Soon after midnight the official Bob Club pizza (topped with Canadian bacon and pineapple) has been consumed, the alarm has been set, the lights have been turned out and the club's two founders and co-chairmen are finally nestled snug in their beds. But now a head bobs out from the bottom bunk.
"Hey, Bob," whispers Bob Moore, a butterflyer for the University of Puget Sound, a school in Tacoma, Wash. with 2,700 students.
"Yeah, Bob," replies Bob Jackson, Puget Sound's All-America breaststroker, from the top bunk.
"What are you doing tomorrow morning at six?"
"Great. Want to come down to the pool and train?"
"Sure. I've got nothing better to do."
Most of the athletes Jackson spends his afternoons with would disagree. That's because they're members of the Puget Sound football team, on which Jackson the breaststroker is a Little All-America nose guard.
"Swimmers are weird," says UPS Defensive Line Coach Paul Wallrof. "Those guys march to the beat of a different drummer. It takes mental toughness to work out twice a day, year around. Can you imagine getting up at 5:45 in the morning? Gosh. It's still dark then."

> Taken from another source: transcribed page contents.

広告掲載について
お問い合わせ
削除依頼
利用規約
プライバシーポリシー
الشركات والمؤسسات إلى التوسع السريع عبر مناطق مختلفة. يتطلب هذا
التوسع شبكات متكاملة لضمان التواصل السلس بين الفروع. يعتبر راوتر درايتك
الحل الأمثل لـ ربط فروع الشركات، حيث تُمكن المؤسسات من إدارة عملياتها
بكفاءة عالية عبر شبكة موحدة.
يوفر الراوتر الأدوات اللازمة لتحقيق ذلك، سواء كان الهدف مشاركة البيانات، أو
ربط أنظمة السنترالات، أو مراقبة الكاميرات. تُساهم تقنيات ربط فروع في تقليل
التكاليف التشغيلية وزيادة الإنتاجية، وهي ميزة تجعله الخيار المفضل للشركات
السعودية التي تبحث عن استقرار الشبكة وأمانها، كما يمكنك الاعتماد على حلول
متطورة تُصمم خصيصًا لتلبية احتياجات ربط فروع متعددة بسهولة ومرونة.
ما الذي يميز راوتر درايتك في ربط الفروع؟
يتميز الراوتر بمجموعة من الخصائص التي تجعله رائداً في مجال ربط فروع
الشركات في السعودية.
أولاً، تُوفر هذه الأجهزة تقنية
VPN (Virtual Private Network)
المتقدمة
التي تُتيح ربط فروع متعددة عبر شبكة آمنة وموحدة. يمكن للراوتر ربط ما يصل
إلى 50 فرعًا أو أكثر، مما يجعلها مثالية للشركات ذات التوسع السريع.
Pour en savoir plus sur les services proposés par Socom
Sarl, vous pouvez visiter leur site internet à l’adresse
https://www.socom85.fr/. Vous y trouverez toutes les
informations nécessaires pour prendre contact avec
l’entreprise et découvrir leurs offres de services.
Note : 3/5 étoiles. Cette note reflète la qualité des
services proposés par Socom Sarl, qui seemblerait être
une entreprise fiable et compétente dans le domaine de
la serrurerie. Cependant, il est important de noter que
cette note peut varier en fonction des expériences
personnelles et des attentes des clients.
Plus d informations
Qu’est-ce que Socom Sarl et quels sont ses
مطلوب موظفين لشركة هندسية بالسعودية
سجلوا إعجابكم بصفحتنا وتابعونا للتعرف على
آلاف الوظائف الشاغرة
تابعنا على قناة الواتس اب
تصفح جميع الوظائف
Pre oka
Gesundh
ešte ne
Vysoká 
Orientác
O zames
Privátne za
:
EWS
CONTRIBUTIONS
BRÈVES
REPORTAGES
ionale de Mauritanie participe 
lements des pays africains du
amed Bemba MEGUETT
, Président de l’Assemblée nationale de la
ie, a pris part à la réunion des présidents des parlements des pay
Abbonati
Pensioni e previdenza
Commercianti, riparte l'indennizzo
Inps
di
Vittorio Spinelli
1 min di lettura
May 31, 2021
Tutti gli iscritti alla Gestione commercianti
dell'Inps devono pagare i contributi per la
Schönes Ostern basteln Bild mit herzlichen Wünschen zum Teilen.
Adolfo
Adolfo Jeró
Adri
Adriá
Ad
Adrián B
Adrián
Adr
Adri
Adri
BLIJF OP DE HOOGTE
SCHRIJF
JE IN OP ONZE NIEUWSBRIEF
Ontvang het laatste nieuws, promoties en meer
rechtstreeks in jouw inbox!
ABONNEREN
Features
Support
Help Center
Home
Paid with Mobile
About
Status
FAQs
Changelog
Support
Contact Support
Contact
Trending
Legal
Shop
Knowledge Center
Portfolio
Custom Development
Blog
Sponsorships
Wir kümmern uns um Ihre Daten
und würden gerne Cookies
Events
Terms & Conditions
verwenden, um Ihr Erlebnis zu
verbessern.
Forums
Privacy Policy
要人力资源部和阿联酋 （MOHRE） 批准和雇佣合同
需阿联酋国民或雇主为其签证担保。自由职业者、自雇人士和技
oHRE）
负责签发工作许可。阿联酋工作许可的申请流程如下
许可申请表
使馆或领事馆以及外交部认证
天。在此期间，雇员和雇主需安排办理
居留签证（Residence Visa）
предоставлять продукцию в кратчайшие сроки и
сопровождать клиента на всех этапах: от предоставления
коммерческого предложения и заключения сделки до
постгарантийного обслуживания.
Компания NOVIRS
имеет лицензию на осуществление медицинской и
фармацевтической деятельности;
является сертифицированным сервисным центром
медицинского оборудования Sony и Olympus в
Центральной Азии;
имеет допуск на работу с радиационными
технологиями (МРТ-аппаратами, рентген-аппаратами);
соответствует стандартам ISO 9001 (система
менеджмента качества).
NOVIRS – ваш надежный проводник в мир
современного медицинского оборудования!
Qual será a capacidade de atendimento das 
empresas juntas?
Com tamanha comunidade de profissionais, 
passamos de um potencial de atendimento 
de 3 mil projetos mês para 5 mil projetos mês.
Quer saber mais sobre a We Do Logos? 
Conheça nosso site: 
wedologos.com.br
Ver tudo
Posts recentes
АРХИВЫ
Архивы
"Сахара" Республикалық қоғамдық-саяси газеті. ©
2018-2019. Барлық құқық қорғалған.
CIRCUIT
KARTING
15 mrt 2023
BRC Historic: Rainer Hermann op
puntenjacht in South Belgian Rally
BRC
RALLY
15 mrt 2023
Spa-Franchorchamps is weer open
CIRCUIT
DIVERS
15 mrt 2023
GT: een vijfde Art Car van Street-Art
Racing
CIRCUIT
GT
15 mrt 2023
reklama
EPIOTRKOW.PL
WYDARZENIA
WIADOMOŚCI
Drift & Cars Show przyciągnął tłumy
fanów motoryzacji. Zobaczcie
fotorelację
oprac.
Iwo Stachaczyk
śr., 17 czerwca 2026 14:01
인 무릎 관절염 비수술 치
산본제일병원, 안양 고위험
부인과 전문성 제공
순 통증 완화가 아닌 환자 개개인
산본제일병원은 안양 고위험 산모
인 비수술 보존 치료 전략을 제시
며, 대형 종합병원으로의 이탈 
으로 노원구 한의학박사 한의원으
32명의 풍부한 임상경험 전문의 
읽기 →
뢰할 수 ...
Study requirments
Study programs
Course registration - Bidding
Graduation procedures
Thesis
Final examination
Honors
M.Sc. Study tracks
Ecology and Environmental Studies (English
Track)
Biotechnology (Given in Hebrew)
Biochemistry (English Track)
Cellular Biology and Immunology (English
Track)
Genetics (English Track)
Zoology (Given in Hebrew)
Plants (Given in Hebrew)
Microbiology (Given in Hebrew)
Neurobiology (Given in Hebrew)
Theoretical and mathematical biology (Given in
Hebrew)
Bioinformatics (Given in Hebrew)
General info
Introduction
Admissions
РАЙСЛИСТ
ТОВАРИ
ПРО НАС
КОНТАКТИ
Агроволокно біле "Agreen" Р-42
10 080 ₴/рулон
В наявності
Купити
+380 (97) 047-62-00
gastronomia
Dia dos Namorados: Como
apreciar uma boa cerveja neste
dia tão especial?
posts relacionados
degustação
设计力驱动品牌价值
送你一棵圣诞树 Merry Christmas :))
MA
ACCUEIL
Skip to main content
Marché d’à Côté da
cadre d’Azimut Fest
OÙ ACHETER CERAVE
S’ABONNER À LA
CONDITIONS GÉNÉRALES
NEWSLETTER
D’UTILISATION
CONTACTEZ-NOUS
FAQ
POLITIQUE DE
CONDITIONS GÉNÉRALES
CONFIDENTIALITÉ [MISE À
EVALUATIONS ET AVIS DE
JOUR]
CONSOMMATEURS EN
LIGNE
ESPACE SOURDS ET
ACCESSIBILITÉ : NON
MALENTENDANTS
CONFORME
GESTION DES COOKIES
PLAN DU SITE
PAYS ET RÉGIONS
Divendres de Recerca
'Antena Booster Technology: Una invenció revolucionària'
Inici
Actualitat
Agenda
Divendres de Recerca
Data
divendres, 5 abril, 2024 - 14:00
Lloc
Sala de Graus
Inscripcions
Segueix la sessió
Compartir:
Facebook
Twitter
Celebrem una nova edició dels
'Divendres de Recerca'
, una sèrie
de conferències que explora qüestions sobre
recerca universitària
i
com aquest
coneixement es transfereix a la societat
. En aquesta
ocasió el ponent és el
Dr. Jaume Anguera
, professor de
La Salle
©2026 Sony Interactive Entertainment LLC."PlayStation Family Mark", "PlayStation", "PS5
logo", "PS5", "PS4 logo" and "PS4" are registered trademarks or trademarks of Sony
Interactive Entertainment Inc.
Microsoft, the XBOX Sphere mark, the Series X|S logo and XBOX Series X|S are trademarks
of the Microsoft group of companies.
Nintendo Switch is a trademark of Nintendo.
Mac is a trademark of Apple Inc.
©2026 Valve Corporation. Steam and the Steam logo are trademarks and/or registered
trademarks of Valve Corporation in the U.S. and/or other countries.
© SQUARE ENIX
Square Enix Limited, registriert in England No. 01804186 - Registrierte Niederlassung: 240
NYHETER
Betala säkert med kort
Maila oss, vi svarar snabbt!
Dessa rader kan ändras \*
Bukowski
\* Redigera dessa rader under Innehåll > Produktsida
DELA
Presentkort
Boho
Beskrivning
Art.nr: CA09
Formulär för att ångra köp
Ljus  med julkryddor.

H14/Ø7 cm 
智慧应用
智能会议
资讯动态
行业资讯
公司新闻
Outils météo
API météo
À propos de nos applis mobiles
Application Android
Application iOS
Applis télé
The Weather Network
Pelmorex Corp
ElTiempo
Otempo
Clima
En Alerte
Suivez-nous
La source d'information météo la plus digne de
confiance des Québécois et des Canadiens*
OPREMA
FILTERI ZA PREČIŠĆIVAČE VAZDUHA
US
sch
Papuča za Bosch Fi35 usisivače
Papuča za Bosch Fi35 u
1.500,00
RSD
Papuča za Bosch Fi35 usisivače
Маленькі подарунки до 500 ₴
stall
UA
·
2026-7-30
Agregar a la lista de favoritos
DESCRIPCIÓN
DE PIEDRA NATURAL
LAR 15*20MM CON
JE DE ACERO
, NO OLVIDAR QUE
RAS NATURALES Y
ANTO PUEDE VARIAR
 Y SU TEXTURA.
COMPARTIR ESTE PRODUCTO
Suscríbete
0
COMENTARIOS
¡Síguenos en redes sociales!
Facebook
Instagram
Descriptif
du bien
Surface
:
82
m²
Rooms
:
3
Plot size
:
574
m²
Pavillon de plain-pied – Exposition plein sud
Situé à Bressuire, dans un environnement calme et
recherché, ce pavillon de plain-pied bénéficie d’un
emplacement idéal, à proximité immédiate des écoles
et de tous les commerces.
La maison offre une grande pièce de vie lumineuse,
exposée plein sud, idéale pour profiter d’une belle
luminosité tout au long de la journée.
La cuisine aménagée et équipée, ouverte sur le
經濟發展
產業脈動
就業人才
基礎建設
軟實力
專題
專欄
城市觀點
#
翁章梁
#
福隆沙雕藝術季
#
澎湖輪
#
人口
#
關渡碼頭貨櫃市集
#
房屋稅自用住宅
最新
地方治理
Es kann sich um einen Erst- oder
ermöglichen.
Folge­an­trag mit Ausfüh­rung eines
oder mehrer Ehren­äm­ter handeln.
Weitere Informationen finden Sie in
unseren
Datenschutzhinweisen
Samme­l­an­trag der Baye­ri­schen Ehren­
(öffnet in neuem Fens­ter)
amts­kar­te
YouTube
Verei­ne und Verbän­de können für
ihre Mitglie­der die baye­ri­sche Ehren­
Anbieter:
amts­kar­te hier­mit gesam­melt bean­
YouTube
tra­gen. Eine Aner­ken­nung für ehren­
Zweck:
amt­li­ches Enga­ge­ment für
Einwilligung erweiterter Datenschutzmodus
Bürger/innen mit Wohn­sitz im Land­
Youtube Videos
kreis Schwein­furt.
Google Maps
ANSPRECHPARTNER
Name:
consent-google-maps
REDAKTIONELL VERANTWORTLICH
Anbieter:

Jackson, who's a senior, is used to living his life in the dark. It's dark when he gets up for swim practice, and it's dark by the time he finishes football practice. Even his swim coach, Don Duncan, admits he doesn't fully comprehend how Jackson can keep up with the demands of his sports. "It's like the guy who's married to two women, but neither woman knows about the other," says Duncan. "He has two separate families, two distinct life-styles, yet he is very emotionally involved with each. Most athletes wouldn't understand that type of feeling. Only Bob Jackson knows how it feels to be involved in two such different sports."